The same cannot be said of the memoirs that Auster has published either side of Here And Now. Last year’s Winter Journal was a blur of recollections as the author of The New York Trilogy addressed everything from bodily functions to his favourite candy. Now comes Report from the Interior which is, like its predecessor, narrated in a second person “you” voice: “Your purpose is to chart the workings of your young mind, to look at yourself in isolation and explore the internal geography of your boyhood.” Whether he’s remembering being the kid who was disappointed that his father didn’t fight in the Second World War or the poet who said he’d rather go to jail than Vietnam, Auster’s “you” is so annoying that I considered adopting it for this review. But I decided that it would be kinder to spare you. 

Speaking of kindness, Auster presents himself as a young Tom Joad figure in the book’s first part. “You worried about the unfortunate ones, the downtrodden,” he says, as he recalls collecting rent from his father’s poor, black tenants. He feels less sympathetic towards a friend’s mother who was “always in her bathrobe and slippers, hair dishevelled, chain-smoking”. When this “scary, witch-like character” sends her son to a birthday party without a gift, Auster saves his friend from shame by giving him the “prettily done-up package” that his own “conscientious mother” has prepared. He doesn’t idealise 1950s New Jersey, where he witnessed racism and encountered anti-Semitism, but his childhood’s social context is swept under a fluffy carpet of self-congratulation.

Auster says he ignores reviews of his work but Report from the Interior reads like he’s heeded some criticisms of Winter Journal. The “you” is interrupted when the film summaries that comprise Part Two create the illusion that the book has shifted to third person narration. This is welcome, and skilfully done, but The Incredible Shrinking Man, which dealt young Auster “a philosophical shock”, doesn’t warrant 25 pages of exposition. In the lengthier description of I Am a Fugitive from a Chain Gang - “the second cinematic earthquake” – Auster interprets the 1932 film’s prison setting as both a reminder of slavery and a premonition of Nazi death camps.

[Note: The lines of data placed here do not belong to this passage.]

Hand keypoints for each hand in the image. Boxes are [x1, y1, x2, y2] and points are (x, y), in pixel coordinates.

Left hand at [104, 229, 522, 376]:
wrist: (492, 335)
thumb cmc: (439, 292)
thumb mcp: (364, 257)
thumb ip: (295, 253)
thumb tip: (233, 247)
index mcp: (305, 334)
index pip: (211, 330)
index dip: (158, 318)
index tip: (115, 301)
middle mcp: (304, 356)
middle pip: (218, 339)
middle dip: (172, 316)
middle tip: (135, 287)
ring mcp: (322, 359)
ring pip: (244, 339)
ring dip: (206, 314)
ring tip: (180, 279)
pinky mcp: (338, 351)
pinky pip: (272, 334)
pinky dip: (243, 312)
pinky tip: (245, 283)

This political glimmer is also welcome because perhaps, by discussing “barbaric punishment”, Auster is indirectly condemning 21st-century America’s incarceration epidemic.

Part Three is about “the strange doubleness of being alive” – a recurrent theme from early autobiography (The Invention of Solitude) to later novels (Man in the Dark) – as Auster revisits letters he wrote to Lydia Davis, who would become his first wife and a celebrated author, while studying in Paris in the late-1960s.

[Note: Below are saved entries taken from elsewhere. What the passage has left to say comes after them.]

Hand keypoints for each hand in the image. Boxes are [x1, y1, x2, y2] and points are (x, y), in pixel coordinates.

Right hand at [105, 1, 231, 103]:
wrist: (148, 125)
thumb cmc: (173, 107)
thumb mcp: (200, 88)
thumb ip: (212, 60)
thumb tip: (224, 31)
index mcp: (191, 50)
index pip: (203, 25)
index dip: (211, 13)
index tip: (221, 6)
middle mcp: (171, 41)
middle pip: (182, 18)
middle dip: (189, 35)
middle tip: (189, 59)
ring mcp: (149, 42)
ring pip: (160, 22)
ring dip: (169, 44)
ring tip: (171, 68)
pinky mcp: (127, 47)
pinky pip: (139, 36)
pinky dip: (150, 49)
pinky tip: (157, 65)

Like Auster and Coetzee, Auster and Davis make an odd duo; unlike Coetzee, Davis receives reams of pretentious, insensitive complaint. The warts-and-all publication of these “love letters” commands respect but, like the film summaries, their purpose is unclear beyond showing how sad young literary men say silly things to impress women: “I think, in some profound way, that I have fled from the real.”

Back in New York, Auster translates French poetry and gets arrested during student protests. The text culminates in a long letter to Davis, the book’s high point, in which he tours boardwalks and burlesque clubs, offering a vivid record of artistic promise, the end of the Sixties. It’s unfortunate, then, that Part Four epitomises the complacency that’s dogged his recent output. The jacket copy hails this album of period photographs – diners, Buddy Holly, film stills – as a “unique climax” where “the book breaks away from prose into pure imagery”. It’s padding.

What would the ambitious, young author of the letters to Davis make of Report from the Interior? He’d balk at the cover price and return to his Mallarmé. It’s difficult also to square Coetzee’s thoughtful correspondent with this scrappy memoir. Like Winter Journal, it concerns events which Auster feels driven to write about, so perhaps the hero of The Incredible Shrinking Man speaks for him when he says: “I was telling the world of my experience, and with the telling it became easier.” But does he ever consider his reader? You have to wonder.